ChandlerBang / GCond

[ICLR'22] [KDD'22] [IJCAI'24] Implementation of "Graph Condensation for Graph Neural Networks"
https://www.cs.emory.edu/~wjin30/files/GCond.pdf
121 stars 16 forks source link

Poor performance of GCond on Amazon dataset #18

Open atpugludrim opened 2 months ago

atpugludrim commented 2 months ago

Hi, I am running GCond on the Amazon dataset. The setting is as follows: I have added appropriate data loading, train-val-test split creation script in your code. And now I run it to generate say 73 nodes out of ~7000 in Photos dataset, or ~130 nodes out of ~13000 nodes of Computers dataset (around 1% of the size). Then, I use these datasets to train a simple GCN (2-layered, with ReLU between the two layers, no batchnorm, no dropout, optimized with standard parameters of Adam, the standard stuff). This model fails to perform well. This model only predicts one single class. The performance is ~24% for Photos and ~37% for Computers, while the full train set performance is ~90% for both. And random gets to about ~66-72% for both.

So, is there a quick fix, like finding the optimum inner-outer loop parameters, or optimizing the SGC parameters?

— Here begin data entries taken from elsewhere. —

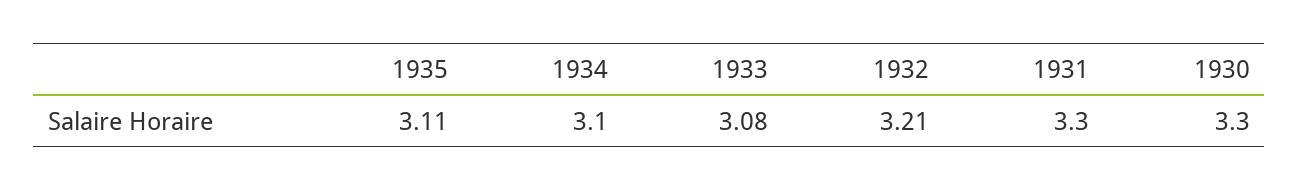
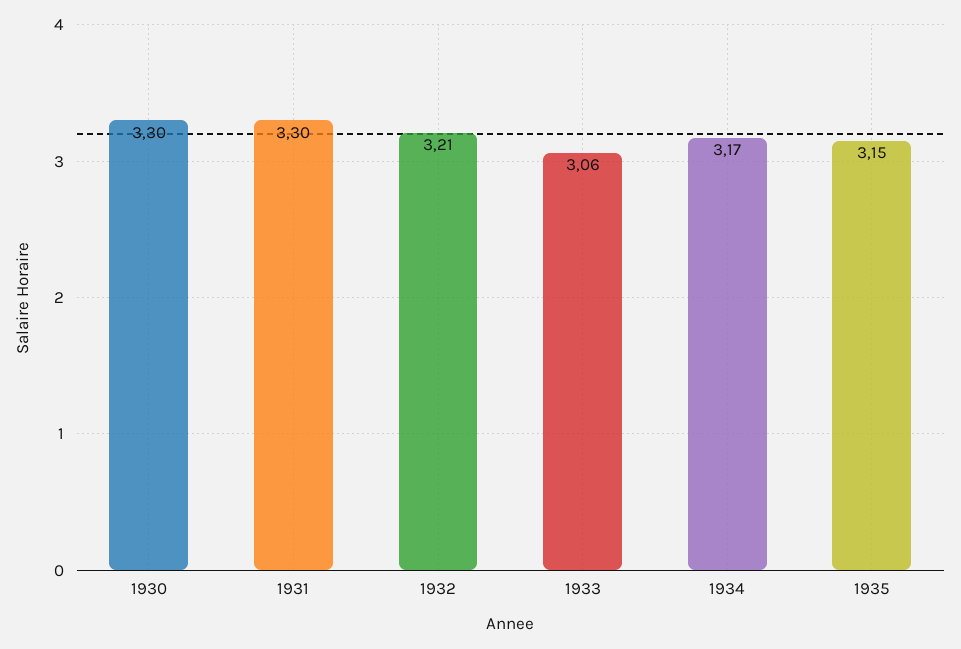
  {
-   "1935": 3.11,
+   "1935": 3.15,
-   "1934": 3.1,
+   "1934": 3.17,
-   "1933": 3.08,
+   "1933": 3.06,
    "1932": 3.21,
    "1931": 3.3,
    "1930": 3.3
  }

P.S.: I noticed that the loss (gradient matching loss) printed out by your code at the 0th epoch is too high for these datasets (~97) which doesn't go down a lot, while for datasets like Cora, Citeseer, etc. it starts with ~1-3 and falls down below 1 very quickly.

ChandlerBang commented 2 months ago

Hi, thanks for the question. I haven't tested amazon-photo or amazon-computers before. According to my experience, optimizingdis=mse tends to be more stabler compared to dis=ours; so you may try optimizing MSE loss first but typically with longer training epochs, e.g., python train_gcond_transduct.py --dataset cora --nlayers=2 --lr_feat=1e-3 --lr_adj=1e-3 --r=0.5 --sgc=0 --dis=mse --gpu_id=2 --one_step=1 --epochs=5000.